## GOAL:
Copy out all of the data below line for line, with no changes, and leave out the pictures.

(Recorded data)
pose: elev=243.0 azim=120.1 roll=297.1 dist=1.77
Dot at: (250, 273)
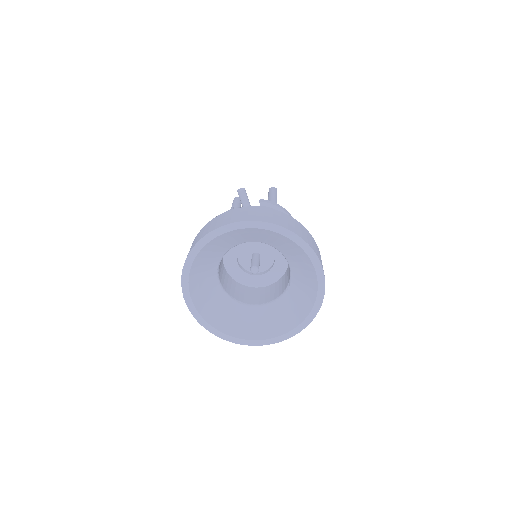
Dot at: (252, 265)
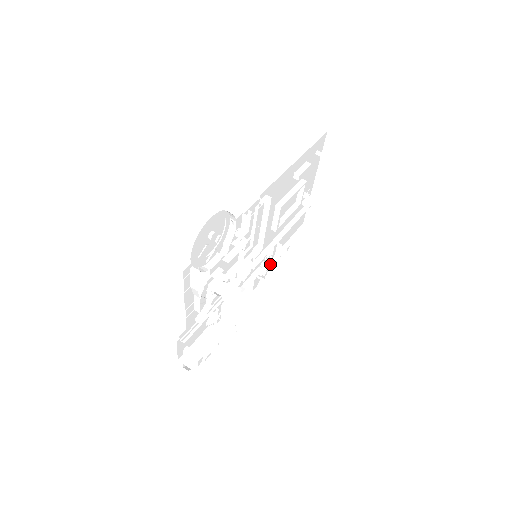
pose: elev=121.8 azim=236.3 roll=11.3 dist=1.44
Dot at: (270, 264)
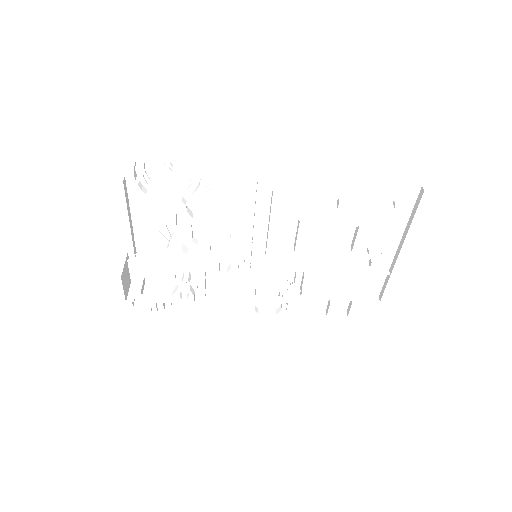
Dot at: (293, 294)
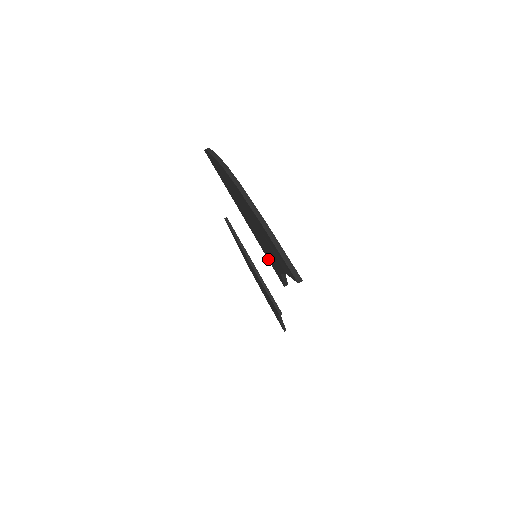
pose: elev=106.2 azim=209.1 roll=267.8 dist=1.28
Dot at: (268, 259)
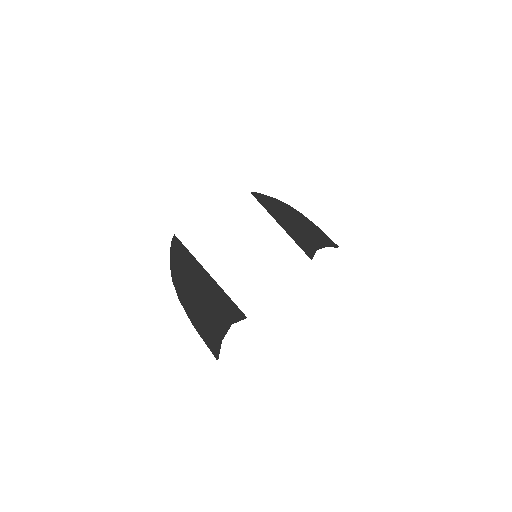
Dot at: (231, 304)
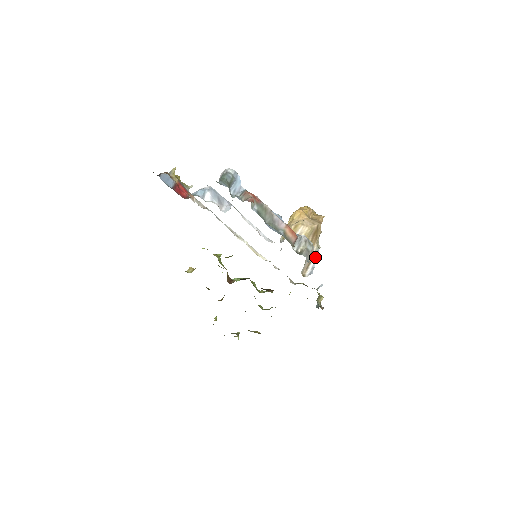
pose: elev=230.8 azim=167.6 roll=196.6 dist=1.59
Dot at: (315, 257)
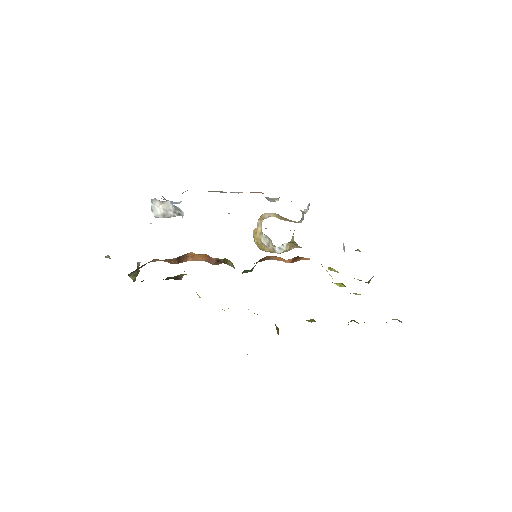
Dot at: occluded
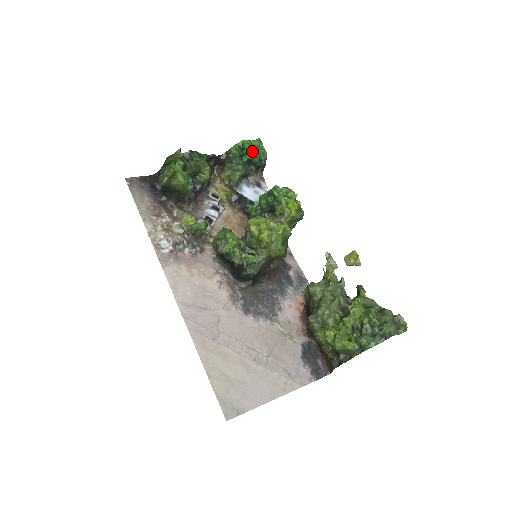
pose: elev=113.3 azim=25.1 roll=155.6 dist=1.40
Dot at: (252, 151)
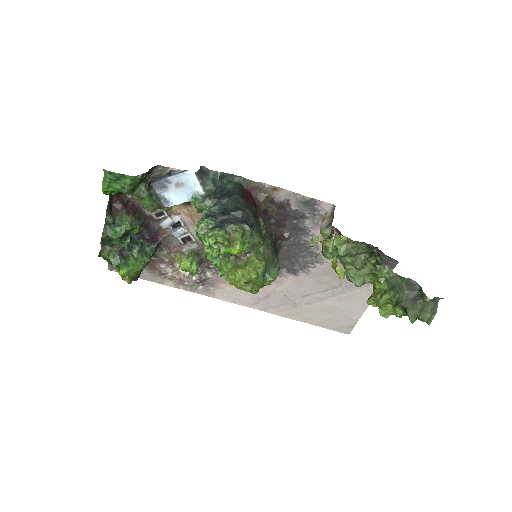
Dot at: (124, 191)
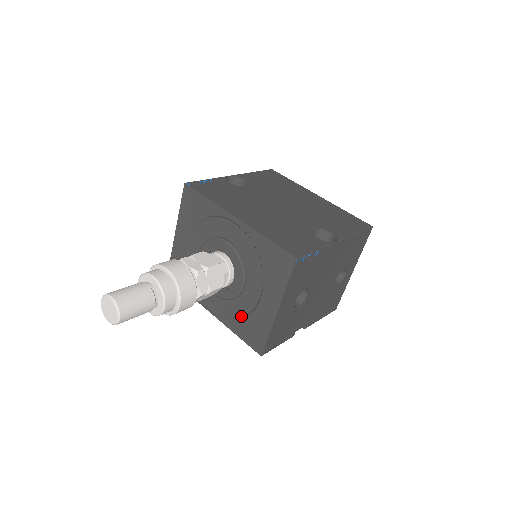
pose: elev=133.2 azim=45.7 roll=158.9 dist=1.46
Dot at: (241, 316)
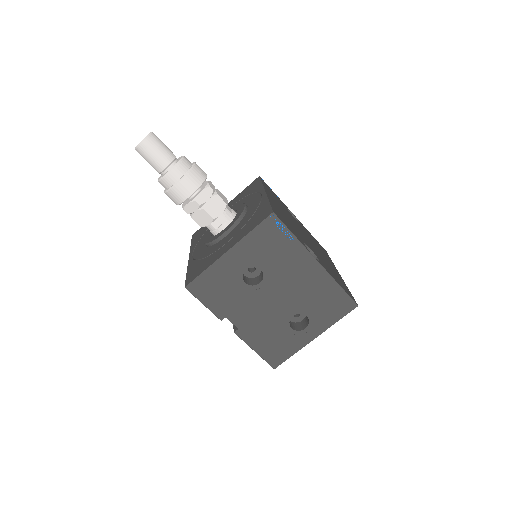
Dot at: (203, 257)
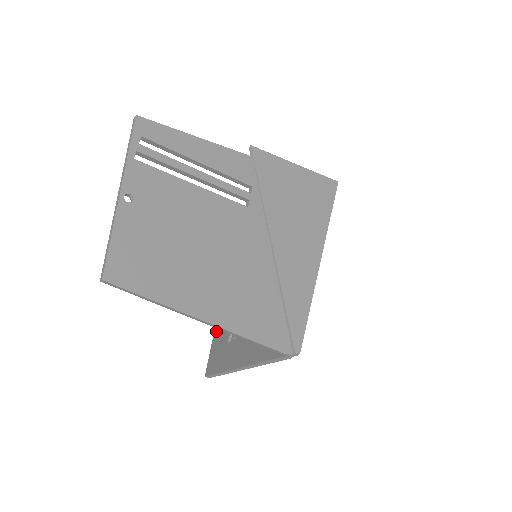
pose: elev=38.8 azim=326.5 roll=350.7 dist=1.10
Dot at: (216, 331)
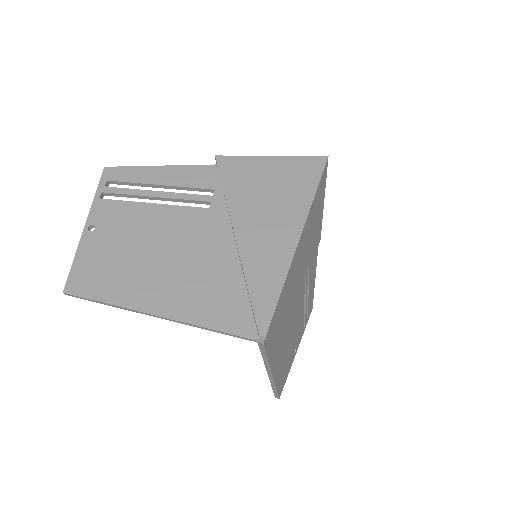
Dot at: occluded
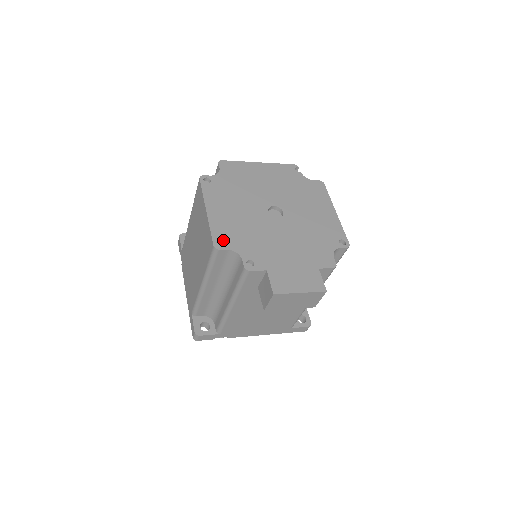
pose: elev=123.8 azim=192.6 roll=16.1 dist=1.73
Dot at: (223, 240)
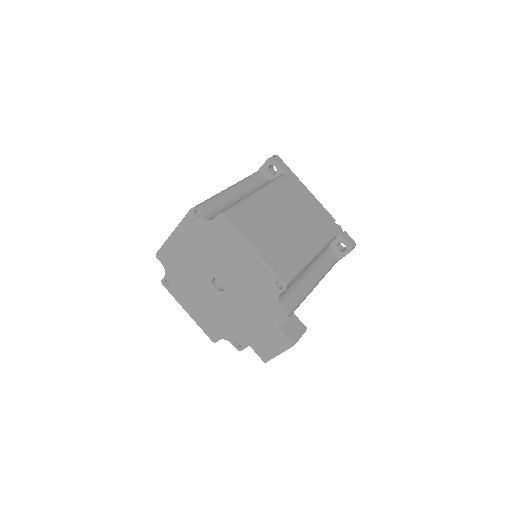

## RESPONSE TO THE EXERCISE:
pose: elev=243.0 azim=120.1 roll=297.1 dist=1.77
Dot at: (250, 273)
Dot at: (252, 265)
pose: elev=121.8 azim=236.3 roll=11.3 dist=1.44
Dot at: (270, 264)
Dot at: (293, 294)
pose: elev=106.2 azim=209.1 roll=267.8 dist=1.28
Dot at: (268, 259)
Dot at: (231, 304)
pose: elev=230.8 azim=167.6 roll=196.6 dist=1.59
Dot at: (315, 257)
Dot at: occluded
pose: elev=113.3 azim=25.1 roll=155.6 dist=1.40
Dot at: (252, 151)
Dot at: (124, 191)
pose: elev=133.2 azim=45.7 roll=158.9 dist=1.46
Dot at: (241, 316)
Dot at: (203, 257)
pose: elev=38.8 azim=326.5 roll=350.7 dist=1.10
Dot at: (216, 331)
Dot at: occluded
pose: elev=123.8 azim=192.6 roll=16.1 dist=1.73
Dot at: (223, 240)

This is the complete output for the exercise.